Even the best books can seem unending unless they are broken up somehow so that there are little mile posts along the way…

We have talked before about separating our stories into chapters of varying lengths, with 20 pages being about average. Giving them titles is not necessary, but if done cleverly, they can add an element of interest.

We’ve reviewed Prologues (pre-stories telling about past events that are necessarily revealed in order to understand the present book); Epilogues (more rarely used than Prologues) that add something to the story or are used to segue into the next book in a series.

Let’s touch on the question of dividing a story into “PARTS.” 

In my reading, I have found that these designations can be used to divide radically different sections of a book and/or sudden changes in time, place, or narrators. For instance, The Early Years, Middle Years, Later Years; London, New York, The Bahamas; Spring, Summer, Fall, Winter; and so on. 

If you are writing an extremely long story, you may want to consider dividing your book into parts. You may also consider shortening it by making it a book in a series.
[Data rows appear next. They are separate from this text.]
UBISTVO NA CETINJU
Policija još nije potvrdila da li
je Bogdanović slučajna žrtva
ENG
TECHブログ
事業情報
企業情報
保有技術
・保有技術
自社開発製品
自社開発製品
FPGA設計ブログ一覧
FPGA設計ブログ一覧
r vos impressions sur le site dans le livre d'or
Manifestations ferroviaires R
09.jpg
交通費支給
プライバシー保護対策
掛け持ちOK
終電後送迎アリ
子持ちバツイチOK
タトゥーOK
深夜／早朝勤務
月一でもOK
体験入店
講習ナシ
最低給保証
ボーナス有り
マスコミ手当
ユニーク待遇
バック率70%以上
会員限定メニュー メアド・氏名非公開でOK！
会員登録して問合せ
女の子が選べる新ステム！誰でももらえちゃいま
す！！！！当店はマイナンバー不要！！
I got my idea for the Simon Says series from readers who wanted more about their favorite characters. So, each of the main characters is the focus of a book and each book is named after a children’s game: Simon Says (the original book) is the story of Marcus; Truth or Dare is actually Simon’s story; Tug of War has Ed as its main character; and Cat’s Cradle will be Mary’s (sometime in 2021).

If you are aware of other ways to divide stories, please share!
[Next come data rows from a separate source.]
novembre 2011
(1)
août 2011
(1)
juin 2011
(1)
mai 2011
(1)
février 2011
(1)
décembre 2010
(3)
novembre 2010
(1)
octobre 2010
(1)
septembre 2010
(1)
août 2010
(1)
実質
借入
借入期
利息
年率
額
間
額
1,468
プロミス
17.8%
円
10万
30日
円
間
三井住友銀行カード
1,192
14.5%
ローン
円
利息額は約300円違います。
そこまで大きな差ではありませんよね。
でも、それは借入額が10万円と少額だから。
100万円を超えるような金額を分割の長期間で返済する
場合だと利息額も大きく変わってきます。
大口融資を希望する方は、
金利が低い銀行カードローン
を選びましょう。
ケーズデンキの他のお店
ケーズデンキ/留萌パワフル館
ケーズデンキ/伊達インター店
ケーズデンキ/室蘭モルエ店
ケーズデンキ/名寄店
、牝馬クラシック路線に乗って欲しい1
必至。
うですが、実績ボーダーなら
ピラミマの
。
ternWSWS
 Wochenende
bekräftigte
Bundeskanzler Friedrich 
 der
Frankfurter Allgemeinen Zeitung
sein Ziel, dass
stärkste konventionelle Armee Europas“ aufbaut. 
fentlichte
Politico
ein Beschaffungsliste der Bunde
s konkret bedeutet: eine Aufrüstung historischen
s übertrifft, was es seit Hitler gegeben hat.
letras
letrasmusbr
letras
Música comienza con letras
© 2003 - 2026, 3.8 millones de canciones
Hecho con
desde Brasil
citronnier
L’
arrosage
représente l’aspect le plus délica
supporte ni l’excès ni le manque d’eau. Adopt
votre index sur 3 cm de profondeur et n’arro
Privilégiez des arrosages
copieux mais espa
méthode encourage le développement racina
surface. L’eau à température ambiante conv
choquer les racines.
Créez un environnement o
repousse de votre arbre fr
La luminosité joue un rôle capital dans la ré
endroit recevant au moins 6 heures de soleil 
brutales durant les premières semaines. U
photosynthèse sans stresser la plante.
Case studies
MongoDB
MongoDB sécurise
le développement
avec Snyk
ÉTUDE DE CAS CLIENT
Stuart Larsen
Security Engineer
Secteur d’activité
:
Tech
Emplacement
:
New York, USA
When Divisions Can Make Perfect Sense


Last week, I read a book that was divided into three “parts.” I toyed with the possibility of doing this with my latest book.

It wasn’t too late. I was still on the final edit.

I asked myself what would be the reasoning behind dividing my book into parts and just what were the “rules” for doing so?

Here’s what my research showed:

Authors often divide their books into parts to show a natural shift in the story. For example, two people may be separated by a disaster in Part One, and then they may be reunited in Part Three.

Most authors use a three act division to shows where there is a natural divide in the story.

A part change may also show readers where they can stop for awhile, and pick back up later.

If a book spans a period of many years, imposing a structure by dividing it into several sections helps indicate the passage of time.

Simon and Marcus have known each other for almost twenty years. Dividing my book into parts will not only show the passage of time, but also how their relationship has changed from Chapter One through Chapter Twenty.

Divisions makes sense in this case.

Test it out. If your book takes place over a span of time, the story has natural shifts, or you think your readers would appreciate pauses between particularly tense action, dividing your book into “Parts” may be a good choice for you, too.